* Required task A *
Could you print the part of the listing that opens with the line containing "Given the image: Trace 'aorta'." and runs through the end of the listing, both ends included?

+++ Quoted text

# Ufc 72



## Joe Divola (Jun 14, 2007)

Rich Franklin (#4 middleweight in the world) Vs. Yushin Okami
Forrest Griffin Vs. Hector Ramirez
Tyson Griffin Vs. Clay Guida
Jason MacDonald Vs. Rory Singer
Ed Herman Vs. Scott Smith

Even though this looks like a weak card I will still get it.  Look what happened with the last UFN, looked bad and was fantastic.  Anybody have any thoughts or predictions on the winners?My picks are:

I am looking forward to seeing Franklin again and think that he will dominate Okami and win by TKO 
Forrest (unfortuately)
Tyson
MacDonald
Smith


----------



## Shogun (Jun 14, 2007)

Okami for the win


----------



## Odin (Jun 16, 2007)

I think franklin will beat okami, okami is on a 6 fight win but to be fair I dont think he's fought anyone on the same level as franklin.

But we will see, the problem i see though is that Rich Franklin doenst like being on his back and thats exactly where okami like to put people.
it will be a good fight.

As for Forrest....am i the only one that doesnt care about this guy?


----------



## Shogun (Jun 16, 2007)

No your not alone. I couldn't care less about griffin. annoying. why they keep pushing him is beyond me. put him against a true, well rounded guy like Babalu and see him actually win, THEN I will give him the respect I am supposed to show him.

But I still think Okami will beat Franklin. I see Okami putting him on his back really fast. shamrock, with his decent takedowns, took franklin down super quick. Okami is a champ at it.
I think they are gunning for a rematch of Okami and Silva. last time they met, silva got DQ'ed by upkicking Okami.


----------



## Marvin (Jun 16, 2007)

Results here
http://ufcmania.com/2007/06/14/ufc-72-results-and-coverage-live/


----------



## thetruth (Jun 18, 2007)

The only fight of any note was Tyson Griffin vs Clay Guida.   Clay was ripped off but showed absolute class in his defeat.  I'm going to follow him a little closer.     Yushin Akami didn't thrill me and Rich didn't look threatened even when stuck in the arm bar in the third period. If Akami is a strong as everyone says he should have had no problem applying that lock. Forrest Griffin just looks sloppy every time he fights.  Maybe its to his advantage but I don't particularly look forward to seeing him fight and he seems to have to swear every time he is interviewed after a fight.

Cheers
Sam:asian:


----------



## Joe Divola (Jun 18, 2007)

I actually was stunned that Guida lost, but I guess that I am not a judge so it doesnt matter.  I really wanted Forrest to lose, I am so tired of seeing him and hearing that he is a "fan favorite".  He hasnt beaten anyone of signifigance at all. Chuck, Rampage, Henderson, Wand, would all destroy him.


----------

++++++

* Required task B *
Answer these about the UFC 72 thread:
(i) Who is Rich Franklin's opponent on the card?
(ii) How long a win streak does Odin say Okami is on?
(iii) Which fight does thetruth call the only one of any note?

+++ Given data

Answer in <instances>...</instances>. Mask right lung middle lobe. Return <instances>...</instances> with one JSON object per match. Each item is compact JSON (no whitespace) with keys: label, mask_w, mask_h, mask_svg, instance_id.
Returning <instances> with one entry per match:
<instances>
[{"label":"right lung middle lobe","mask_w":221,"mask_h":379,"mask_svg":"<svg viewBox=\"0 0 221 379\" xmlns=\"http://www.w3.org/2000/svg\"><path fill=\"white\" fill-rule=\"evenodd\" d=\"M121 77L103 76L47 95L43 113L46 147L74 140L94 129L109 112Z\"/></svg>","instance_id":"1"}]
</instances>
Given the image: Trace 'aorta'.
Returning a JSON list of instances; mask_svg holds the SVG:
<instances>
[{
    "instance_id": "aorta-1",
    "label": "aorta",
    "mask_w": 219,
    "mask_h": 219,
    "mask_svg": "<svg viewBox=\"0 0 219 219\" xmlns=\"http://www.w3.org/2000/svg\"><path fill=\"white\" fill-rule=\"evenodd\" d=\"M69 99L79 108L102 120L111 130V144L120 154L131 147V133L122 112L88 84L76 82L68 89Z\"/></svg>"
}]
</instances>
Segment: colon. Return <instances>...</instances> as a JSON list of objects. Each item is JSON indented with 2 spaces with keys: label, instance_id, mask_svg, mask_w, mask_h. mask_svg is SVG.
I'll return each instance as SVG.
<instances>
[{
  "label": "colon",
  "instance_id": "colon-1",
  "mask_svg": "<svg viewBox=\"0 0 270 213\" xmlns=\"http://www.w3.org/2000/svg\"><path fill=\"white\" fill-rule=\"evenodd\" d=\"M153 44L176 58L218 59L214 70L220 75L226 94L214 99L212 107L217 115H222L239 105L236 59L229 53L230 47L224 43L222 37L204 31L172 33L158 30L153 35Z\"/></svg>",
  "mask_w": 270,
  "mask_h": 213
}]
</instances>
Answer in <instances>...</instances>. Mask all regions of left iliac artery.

++++++

* Written response A *
Given the image: Trace 'aorta'.
Returning a JSON list of instances; mask_svg holds the SVG:
<instances>
[{
    "instance_id": "aorta-1",
    "label": "aorta",
    "mask_w": 219,
    "mask_h": 219,
    "mask_svg": "<svg viewBox=\"0 0 219 219\" xmlns=\"http://www.w3.org/2000/svg\"><path fill=\"white\" fill-rule=\"evenodd\" d=\"M69 99L79 108L102 120L111 130V144L120 154L131 147V133L122 112L88 84L76 82L68 89Z\"/></svg>"
}]
</instances>
Segment: colon. Return <instances>...</instances> as a JSON list of objects. Each item is JSON indented with 2 spaces with keys: label, instance_id, mask_svg, mask_w, mask_h. mask_svg is SVG.
I'll return each instance as SVG.
<instances>
[{
  "label": "colon",
  "instance_id": "colon-1",
  "mask_svg": "<svg viewBox=\"0 0 270 213\" xmlns=\"http://www.w3.org/2000/svg\"><path fill=\"white\" fill-rule=\"evenodd\" d=\"M153 44L176 58L218 59L214 70L220 75L226 94L214 99L212 107L217 115H222L239 105L236 59L229 53L230 47L224 43L222 37L204 31L172 33L158 30L153 35Z\"/></svg>",
  "mask_w": 270,
  "mask_h": 213
}]
</instances>
Answer in <instances>...</instances>. Mask all regions of left iliac artery.

* Written response B *
(i) Yushin Okami
(ii) Six fights
(iii) Tyson Griffin vs Clay Guida